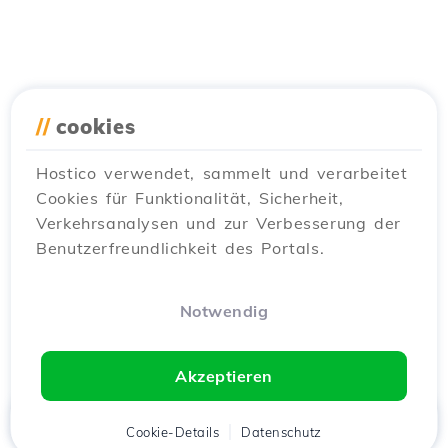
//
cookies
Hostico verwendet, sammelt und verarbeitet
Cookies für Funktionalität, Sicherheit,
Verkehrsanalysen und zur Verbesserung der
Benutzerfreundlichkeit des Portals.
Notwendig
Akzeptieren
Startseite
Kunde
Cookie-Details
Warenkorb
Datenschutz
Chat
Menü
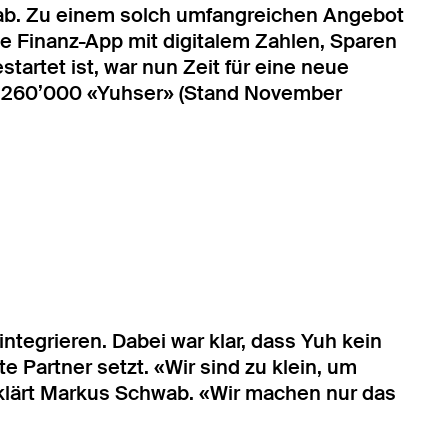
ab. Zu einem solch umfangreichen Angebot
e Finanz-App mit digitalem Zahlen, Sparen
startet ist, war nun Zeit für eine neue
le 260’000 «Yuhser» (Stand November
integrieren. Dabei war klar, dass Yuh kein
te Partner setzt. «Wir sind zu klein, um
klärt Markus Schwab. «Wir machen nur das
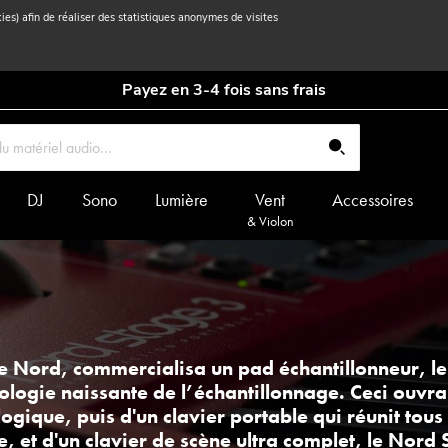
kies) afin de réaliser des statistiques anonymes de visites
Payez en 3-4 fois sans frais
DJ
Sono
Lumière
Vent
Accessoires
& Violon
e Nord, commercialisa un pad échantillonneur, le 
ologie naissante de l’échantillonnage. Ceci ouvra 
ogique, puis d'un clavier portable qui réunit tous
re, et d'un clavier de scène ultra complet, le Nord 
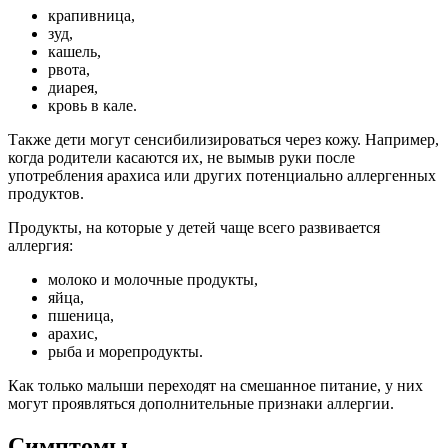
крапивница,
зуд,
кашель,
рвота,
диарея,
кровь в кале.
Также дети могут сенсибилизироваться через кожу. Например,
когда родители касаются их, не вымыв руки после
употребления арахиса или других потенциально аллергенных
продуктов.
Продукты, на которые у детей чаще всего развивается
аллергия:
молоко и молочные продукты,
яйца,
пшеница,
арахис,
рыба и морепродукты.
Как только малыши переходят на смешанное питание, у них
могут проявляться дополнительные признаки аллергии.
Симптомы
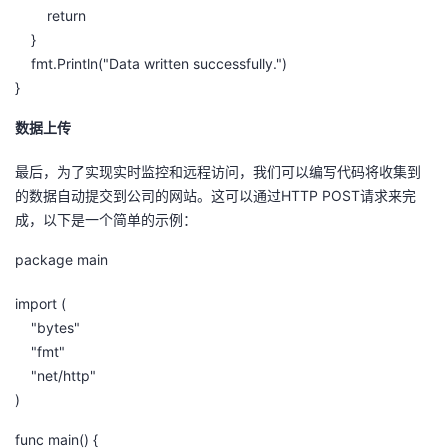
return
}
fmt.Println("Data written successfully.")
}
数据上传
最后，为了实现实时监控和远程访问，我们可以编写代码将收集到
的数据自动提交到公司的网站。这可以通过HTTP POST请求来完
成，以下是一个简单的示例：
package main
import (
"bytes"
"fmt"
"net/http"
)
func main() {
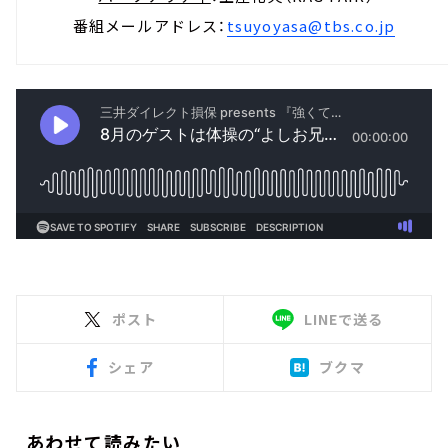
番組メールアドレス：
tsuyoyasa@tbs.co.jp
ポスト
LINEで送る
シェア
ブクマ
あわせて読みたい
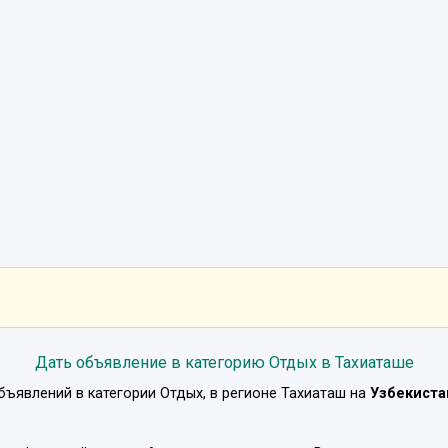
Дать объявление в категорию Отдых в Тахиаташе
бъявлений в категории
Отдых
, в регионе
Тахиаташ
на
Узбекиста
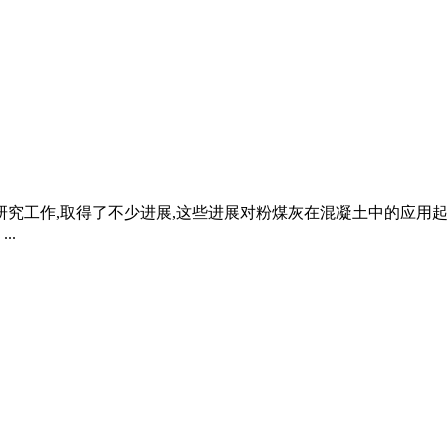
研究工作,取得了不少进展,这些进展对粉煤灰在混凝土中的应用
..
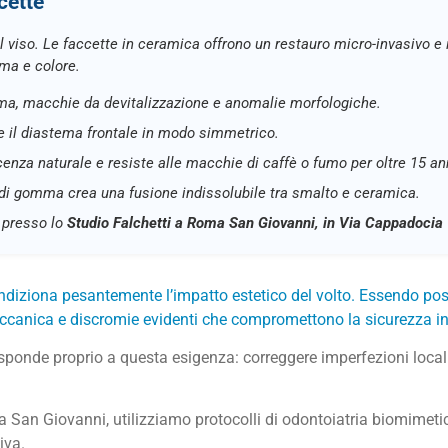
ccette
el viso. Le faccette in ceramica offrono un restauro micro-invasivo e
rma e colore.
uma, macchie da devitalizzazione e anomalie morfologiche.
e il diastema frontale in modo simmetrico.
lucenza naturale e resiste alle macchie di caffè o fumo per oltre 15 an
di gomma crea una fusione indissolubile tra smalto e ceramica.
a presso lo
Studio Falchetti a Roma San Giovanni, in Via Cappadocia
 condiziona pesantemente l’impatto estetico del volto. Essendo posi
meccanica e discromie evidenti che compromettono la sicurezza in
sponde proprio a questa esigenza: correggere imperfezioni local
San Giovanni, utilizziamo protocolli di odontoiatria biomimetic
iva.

□ □ □ □ □

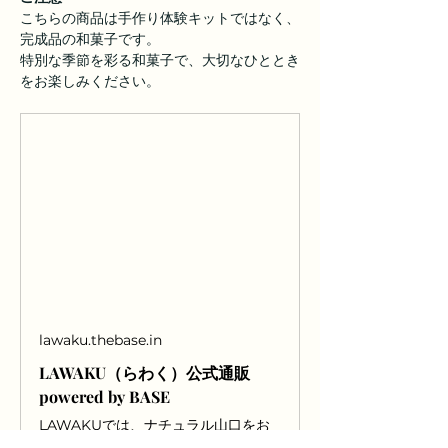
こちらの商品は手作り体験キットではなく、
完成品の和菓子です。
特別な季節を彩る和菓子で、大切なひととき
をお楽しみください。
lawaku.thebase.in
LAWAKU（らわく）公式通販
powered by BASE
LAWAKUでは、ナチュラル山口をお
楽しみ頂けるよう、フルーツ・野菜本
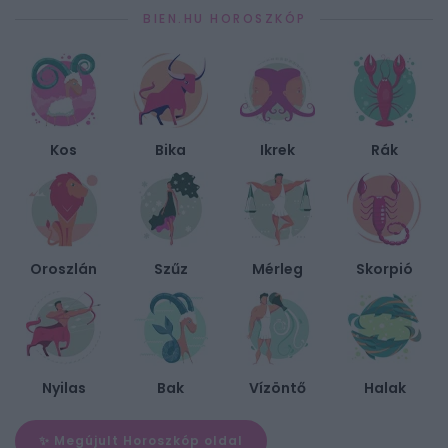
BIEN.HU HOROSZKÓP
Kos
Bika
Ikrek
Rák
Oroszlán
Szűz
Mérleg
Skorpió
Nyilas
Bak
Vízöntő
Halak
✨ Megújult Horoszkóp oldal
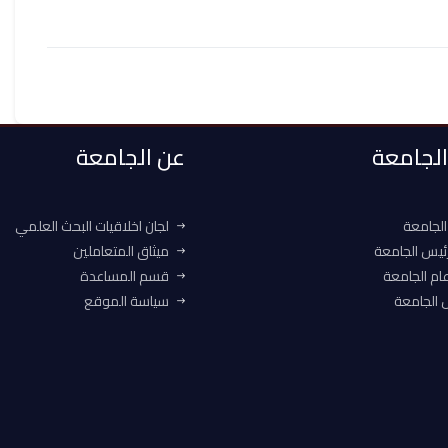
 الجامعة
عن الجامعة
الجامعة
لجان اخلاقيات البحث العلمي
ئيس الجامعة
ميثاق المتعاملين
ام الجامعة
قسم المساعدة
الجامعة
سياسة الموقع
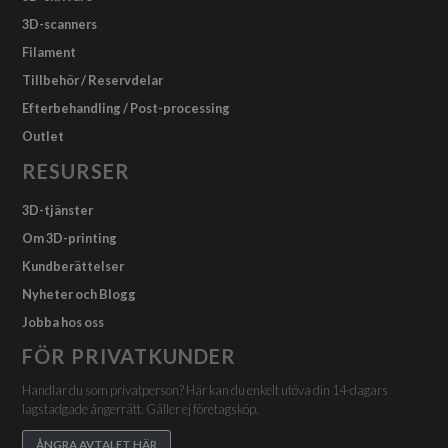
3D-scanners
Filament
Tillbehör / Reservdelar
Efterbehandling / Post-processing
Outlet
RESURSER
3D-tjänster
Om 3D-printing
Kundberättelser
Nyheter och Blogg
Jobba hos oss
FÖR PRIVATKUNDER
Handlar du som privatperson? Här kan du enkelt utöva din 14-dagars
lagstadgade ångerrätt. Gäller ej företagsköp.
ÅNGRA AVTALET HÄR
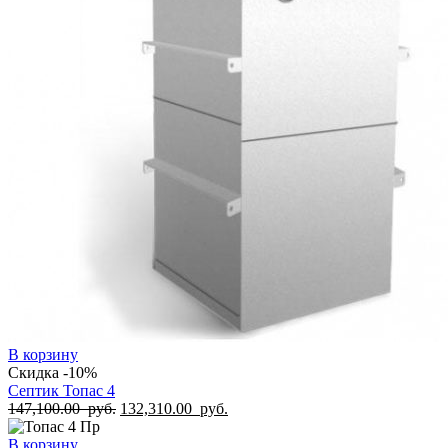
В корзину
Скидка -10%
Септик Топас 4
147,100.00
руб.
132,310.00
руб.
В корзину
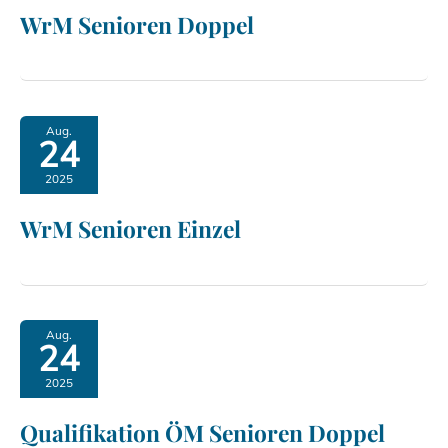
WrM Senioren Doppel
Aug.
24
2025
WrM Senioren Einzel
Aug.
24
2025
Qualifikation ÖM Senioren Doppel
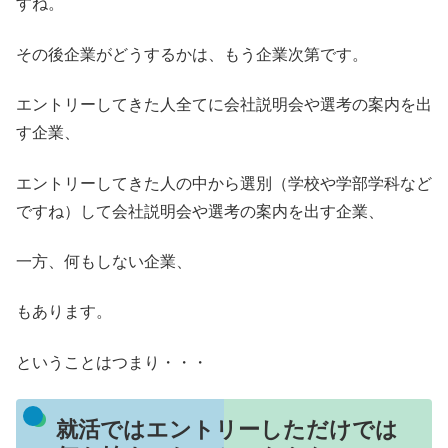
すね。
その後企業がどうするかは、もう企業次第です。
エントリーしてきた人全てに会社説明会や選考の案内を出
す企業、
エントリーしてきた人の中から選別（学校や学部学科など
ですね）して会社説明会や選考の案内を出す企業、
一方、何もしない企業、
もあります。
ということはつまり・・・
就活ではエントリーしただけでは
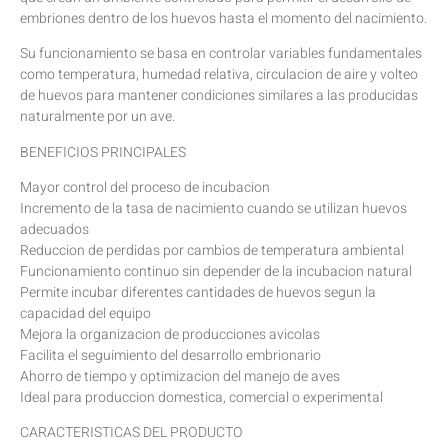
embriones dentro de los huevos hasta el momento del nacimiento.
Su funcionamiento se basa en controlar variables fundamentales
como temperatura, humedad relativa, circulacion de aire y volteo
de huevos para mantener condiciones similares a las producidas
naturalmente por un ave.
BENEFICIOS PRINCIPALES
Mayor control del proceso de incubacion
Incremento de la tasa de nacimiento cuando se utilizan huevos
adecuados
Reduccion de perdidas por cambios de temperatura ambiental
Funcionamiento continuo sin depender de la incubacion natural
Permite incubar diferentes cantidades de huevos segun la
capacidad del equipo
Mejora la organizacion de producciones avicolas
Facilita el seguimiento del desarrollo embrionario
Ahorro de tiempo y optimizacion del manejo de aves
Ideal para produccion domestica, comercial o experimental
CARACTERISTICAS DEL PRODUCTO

□ □ □ □ □

• EXERCISE
Return every line in the rows above that contains "ceramica". Matching is case-sensitive.

• EXERCISE RESPONSE
el viso. Le faccette in ceramica offrono un restauro micro-invasivo e
di gomma crea una fusione indissolubile tra smalto e ceramica.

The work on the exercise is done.